Change can be achieved through many different methods of inspiration. From an idea to a speech, a speech to a following, a following to a movement, a movement to a revolution, some form of inspiration inspires change. Both Socrates and Martin Luther King Junior (MLK) embarked on a process to inspire change. Socrates paved the way for civil disobedience, MLK perfected the method of non-violent civil disobedience; both achieved change by opposing what was unjust and inspiring their fellow citizens to pursue the truth.  Yet while MLK’s path for change involved rebelling and winning his argument against the majority, Socrates’s path was quite journey of self sacrifice. Socrates and Martin Luther King Junior both begin to achieve the same purpose: to catalyze their fellow citizens in transitioning from a period of ignorance to a time of enlightenment. Both hope their actions will inspire change, their cause will initiate a new era, their ideals will create freedom for the oppressed. However, while Martin Luther King needs to issue change by winning his argument, Socrates hopes to issue change by loosing his argument. Their purpose is one, yet their methods are foils. MLK argues to reform through an inspiring win; Socrates argues to inspire by his own tragic loss.
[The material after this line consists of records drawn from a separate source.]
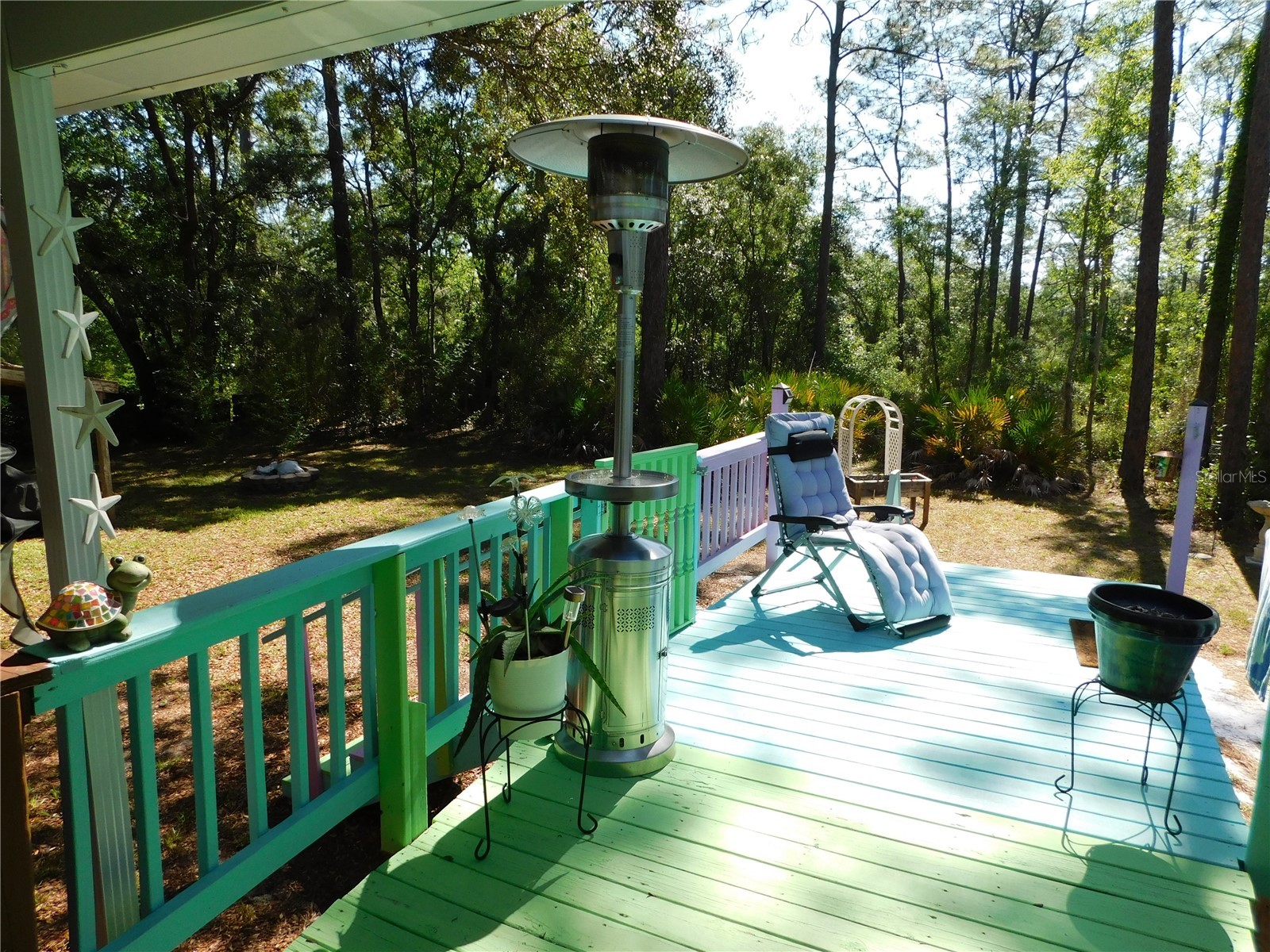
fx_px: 844
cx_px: 635
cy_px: 476
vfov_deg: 58.9
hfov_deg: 73.9
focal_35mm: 23
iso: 125
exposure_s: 1/800
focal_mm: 4
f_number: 3
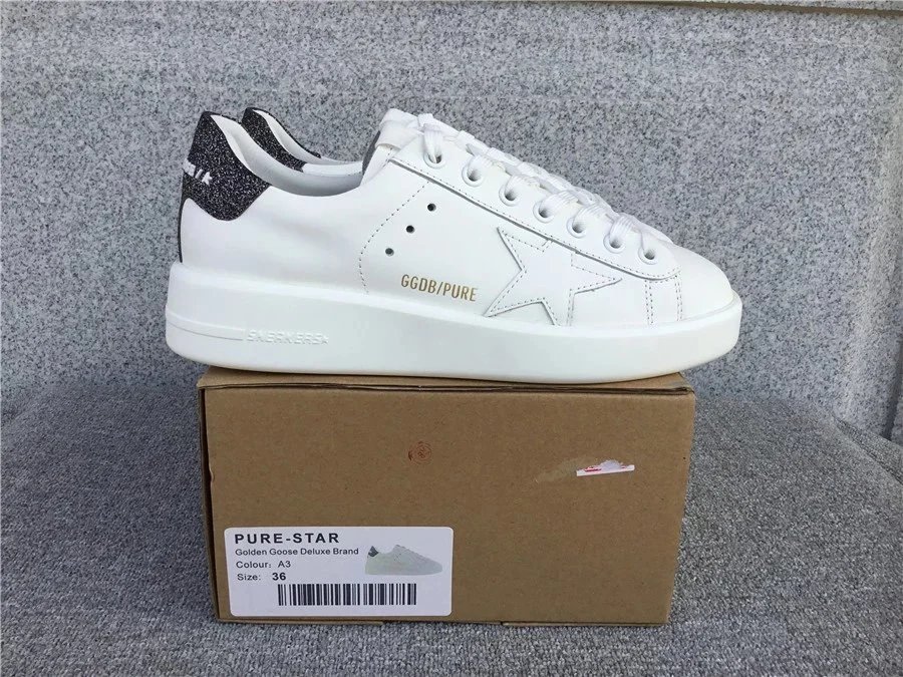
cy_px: 338
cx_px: 452
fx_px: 809
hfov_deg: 58.4
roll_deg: -1.4
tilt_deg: -17.4
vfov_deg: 45.4
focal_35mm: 31
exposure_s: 1/668
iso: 25
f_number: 2.4
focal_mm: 3.3
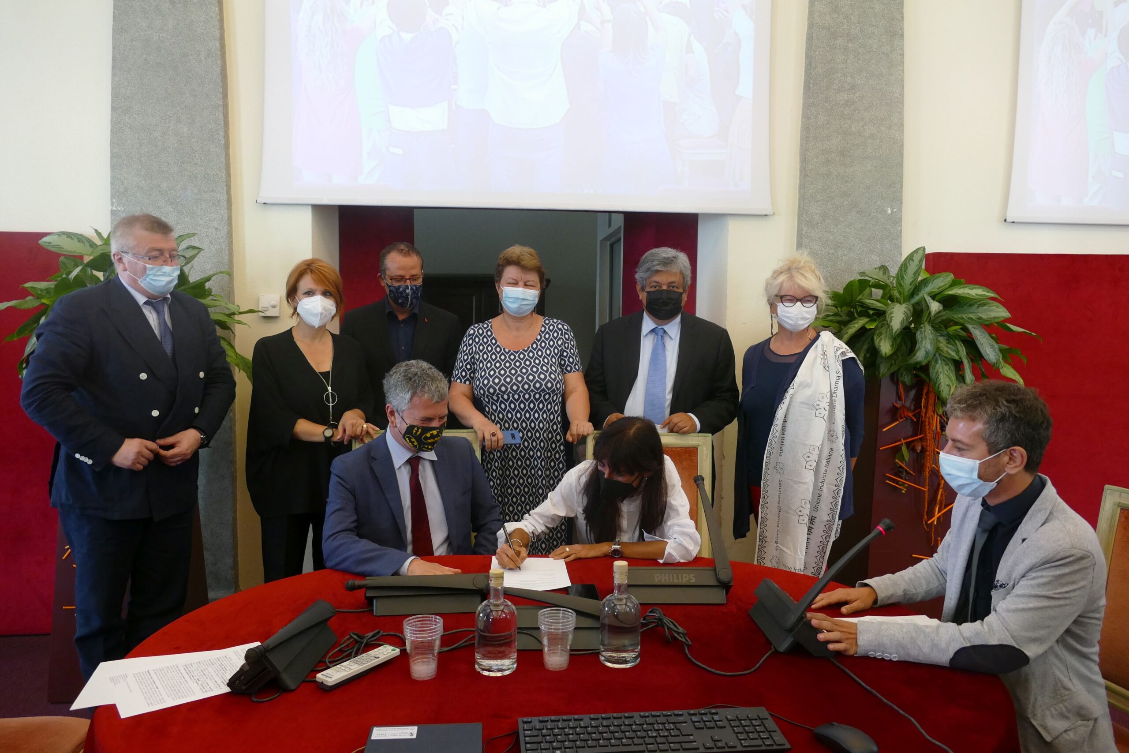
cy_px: 376
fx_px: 784
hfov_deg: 71.5
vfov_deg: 51.3
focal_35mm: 25
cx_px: 564
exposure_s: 1/60
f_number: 2.8
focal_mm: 9.12
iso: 500
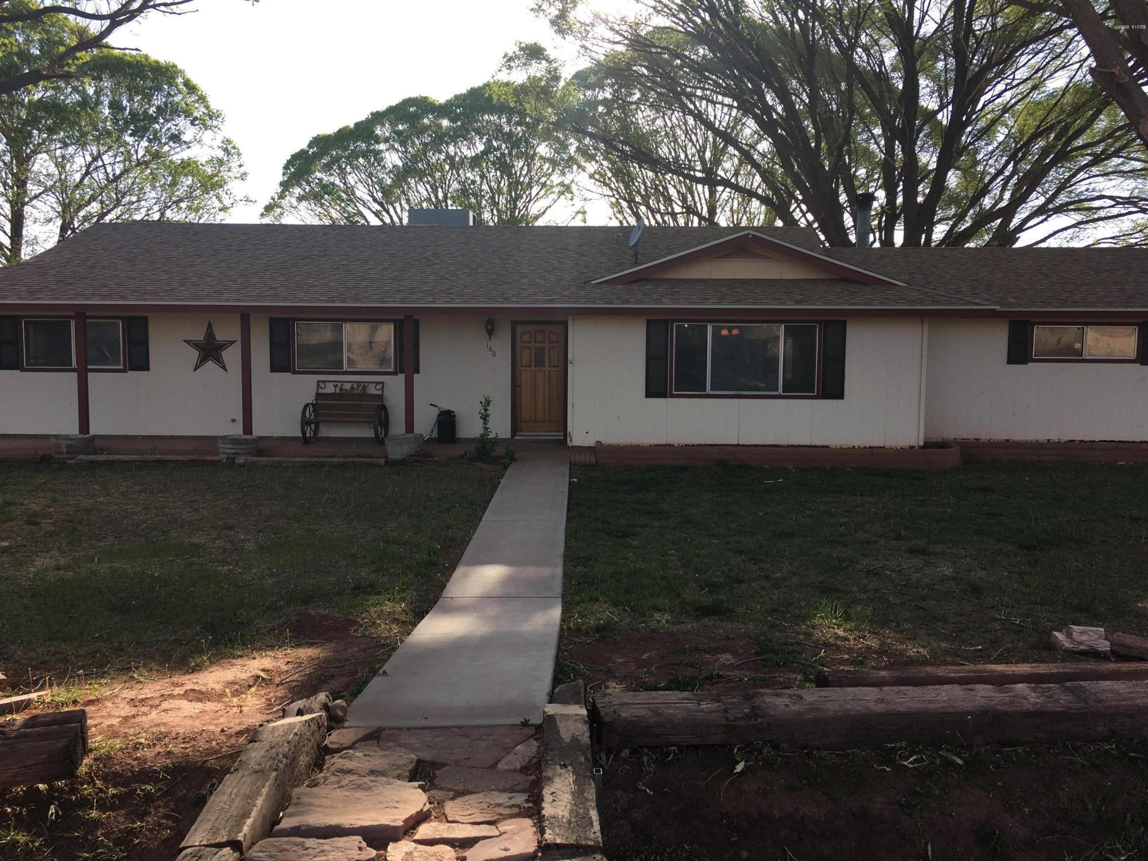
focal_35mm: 29
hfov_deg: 61.7
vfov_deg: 48.2
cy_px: 430
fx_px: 962
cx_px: 574
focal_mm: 4.15
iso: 25
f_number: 2.2
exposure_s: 1/450
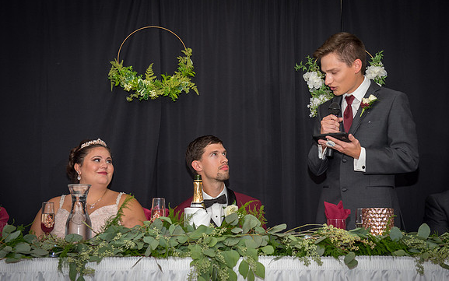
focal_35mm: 62
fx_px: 759
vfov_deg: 21.0
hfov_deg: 32.9
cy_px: 144
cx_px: 239
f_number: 4.8
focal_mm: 56
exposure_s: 1/60
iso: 800
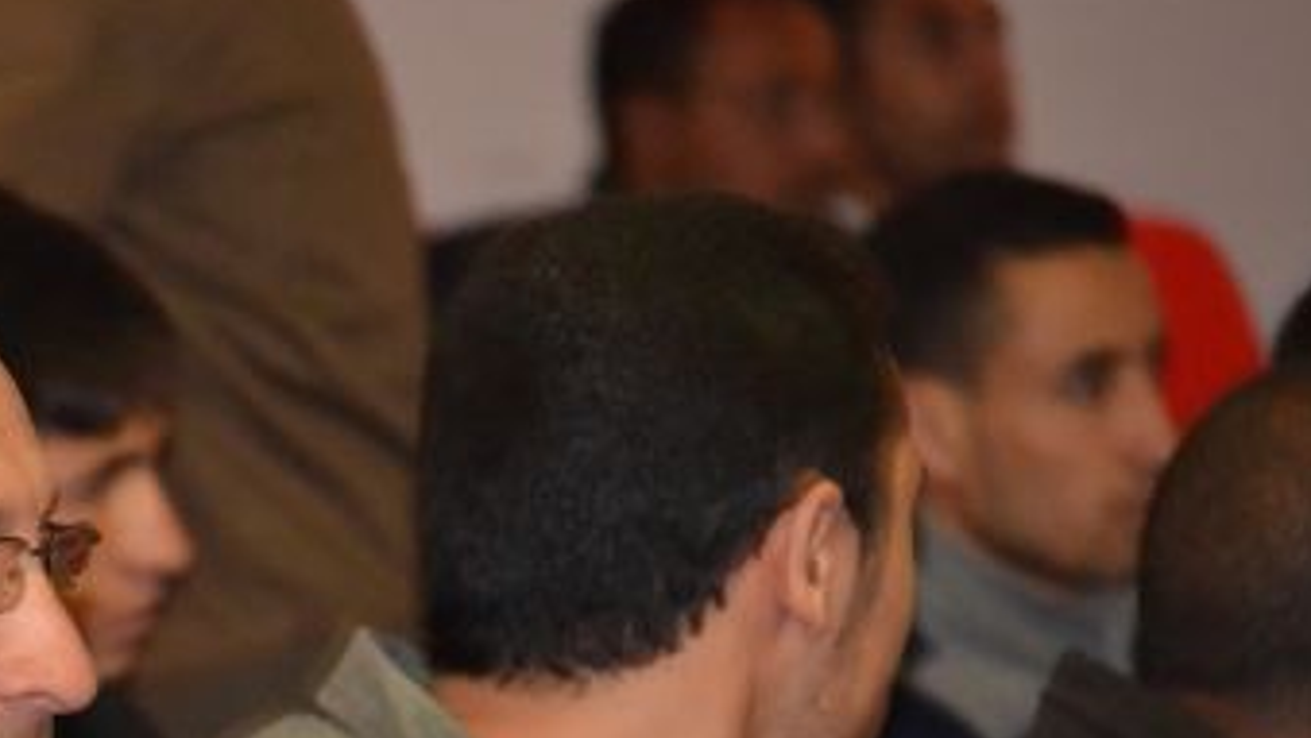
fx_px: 12589
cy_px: 734
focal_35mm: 362
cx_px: 97
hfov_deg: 5.9
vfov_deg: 3.4
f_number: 4.8
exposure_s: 1/60
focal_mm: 122
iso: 3200
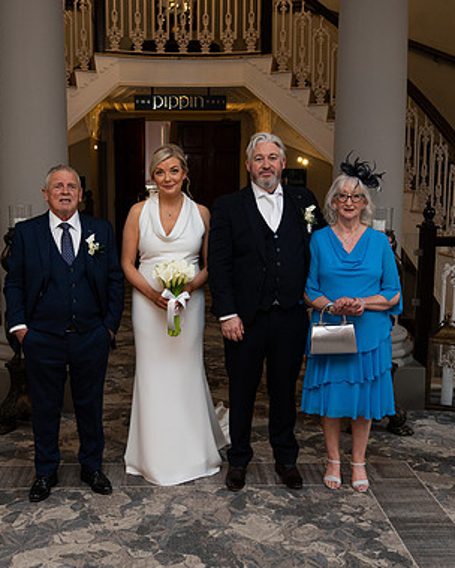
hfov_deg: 34.9
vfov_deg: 42.9
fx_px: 724
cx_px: 199
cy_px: 280
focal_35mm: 43
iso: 1000
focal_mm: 30
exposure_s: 1/160
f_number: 4
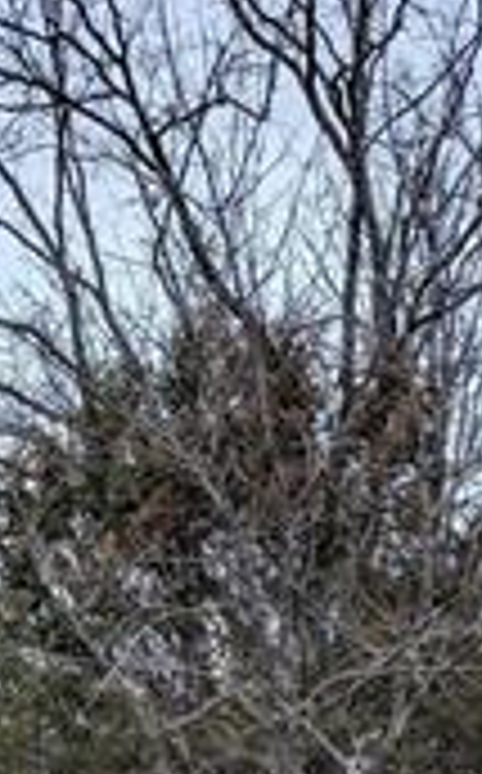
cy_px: 986
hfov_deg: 16.9
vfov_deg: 23.9
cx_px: 189
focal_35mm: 77
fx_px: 1624
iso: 60
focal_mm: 4.67
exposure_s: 1/1001
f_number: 2
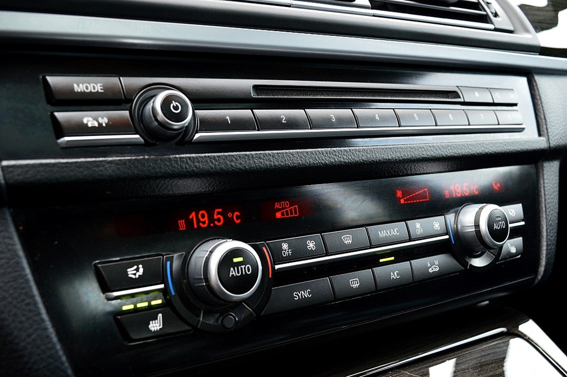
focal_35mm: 39
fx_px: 614
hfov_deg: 49.6
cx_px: 284
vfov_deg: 34.1
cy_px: 188
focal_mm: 26
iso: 800
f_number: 7.1
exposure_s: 1/60
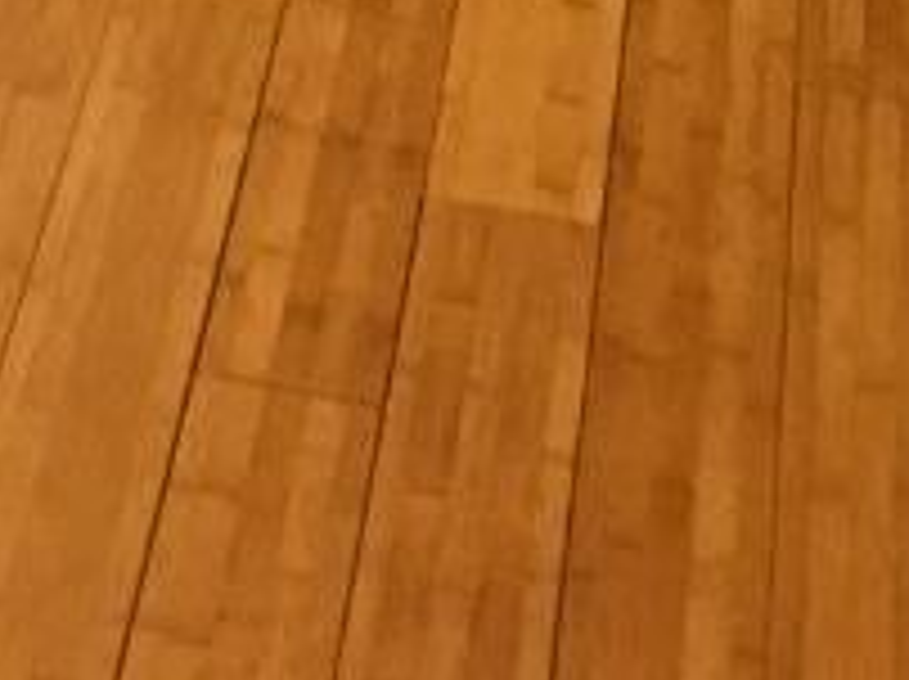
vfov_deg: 6.3
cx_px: -724
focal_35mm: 207
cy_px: -1630
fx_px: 5429
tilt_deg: -8.1
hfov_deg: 9.1
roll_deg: -1.4
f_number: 2.2
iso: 100
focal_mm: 4.15
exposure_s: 1/15
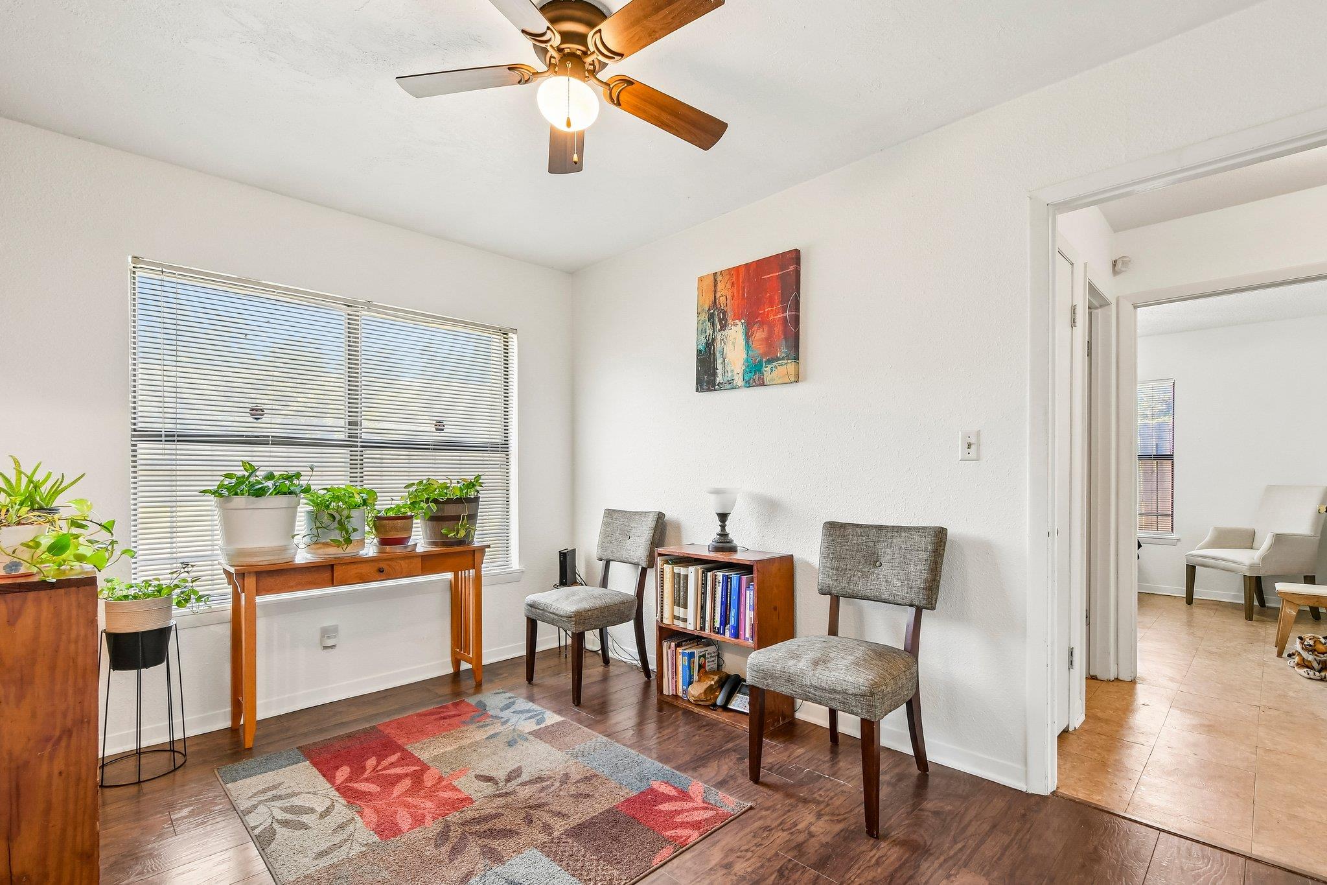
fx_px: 553
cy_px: 442
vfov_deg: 77.3
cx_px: 664
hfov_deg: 100.4
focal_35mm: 15
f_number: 8
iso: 400
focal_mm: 10
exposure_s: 1/30
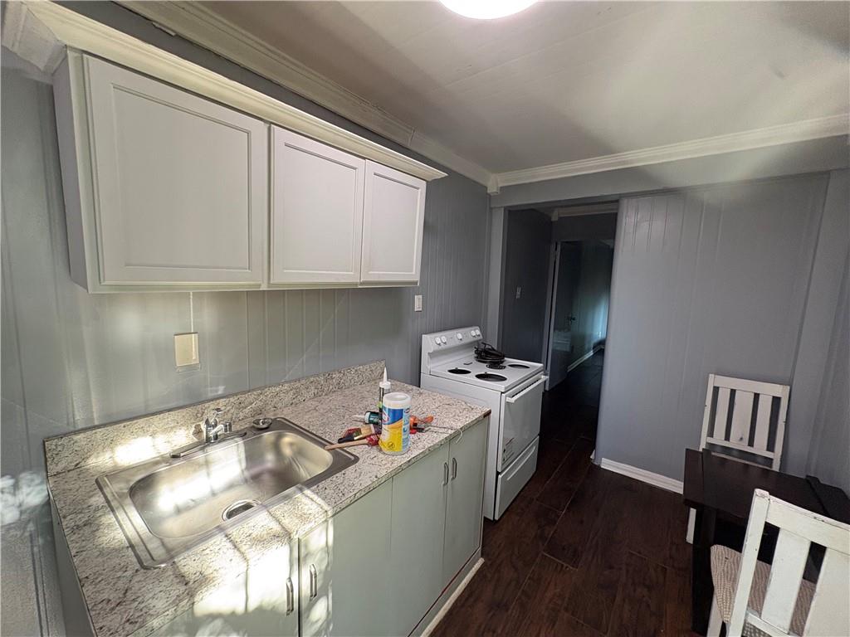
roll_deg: -1.2
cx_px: 425
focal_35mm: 14
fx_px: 344
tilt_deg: -7.5
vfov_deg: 85.7
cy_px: 318
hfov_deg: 102.1
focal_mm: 2.22
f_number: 2.2
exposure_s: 1/88
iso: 200
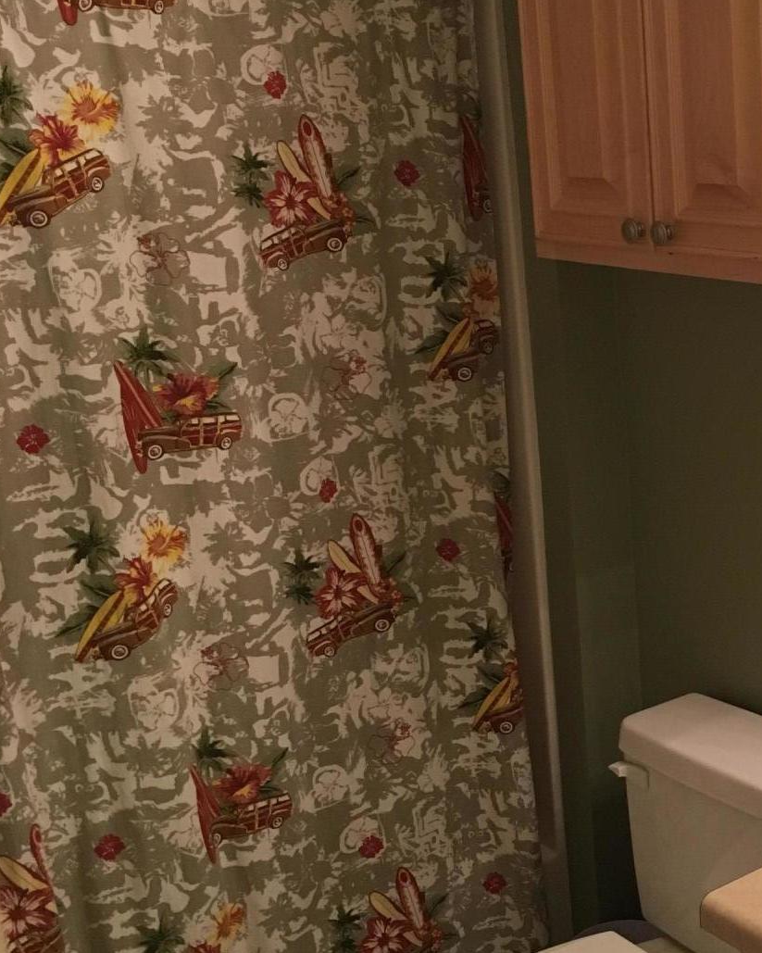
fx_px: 1551
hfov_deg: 26.7
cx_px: 684
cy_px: 488
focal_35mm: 55
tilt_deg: -15.0
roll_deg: +3.3
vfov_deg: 34.2
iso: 160
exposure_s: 1/30
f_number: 2.2
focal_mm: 4.15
Socrates and MLK take juxtaposing approaches to ensure their message will inspire. MLK advocates there are two types of laws: just and unjust laws. Unjust laws, he claims “ is a code that a numerical or power majority group compels a minority group to obey, but does not make binding on itself.” MLK believes he has a moral obligation to disobey unjust laws. In order to commence change, Martin Luther King Junior must break and defy unjust laws, and accept the punishment for breaking the laws. He acknowledges the fact he willingly breaks laws, and states, “one who breaks an unjust law must do so openly, lovingly, and with a willingness to accept the penalty. I submit that an individual who breaks a law that conscience tells him is unjust, and who willingly accepts the penalty of imprisonment in order to arouse the conscience of the community over its injustice, is in reality expressing the highest respect for law.” Conversely, Socrates must comply with unjust laws in order to inspire his fellow Athenians.  He first difference with King begins in his belief that “A man who really fights for justice must lead a private, not a public, life is he is to survive even for a short time” (32a). Further, within his argument to the court he, unlike King, denies breaking any law and finds roundabout, insufficient arguments to plead his case. When confronted by Crito, he defends the laws in his famous speech of laws, although he does not believe the laws are just. However, Socrates knows that disobeying the laws will not inspire his fellow citizens, Socrates knows that embracing the fact he breaks laws in pursuit of freedom and truth will not inspire his fellow citizens, Socrates knows that he must sacrifice his own life and comply with unjust laws to inspire his fellow citizens. While MLK openly breaks, fights, and defies unjust laws in order to inspire change, Socrates must comply and regard unjust laws in order to inspire change.

Both Socrates and MLK achieve the same goal of inspiring change in their fellow citizens. While Socrates’s plight was one of self-sacrifice, ambiguous arguments, and compliance with the majority, Socrates inspired a world where civil disobedience was possible and effective. Martin Luther King Junior notes Socrates’s success and he observes, “To a degree, academic freedom is a reality to day because Socrates practiced civil disobedience”. While Martin Luther King Junior is equally successful in his path for change, his was one of defiance of unjust laws, sound, emotionally appealing arguments, and a fight against the majority. Regardless of contrasting methods, both Socrates and Martin Luther King Junior demonstrated that change through many different courses of action.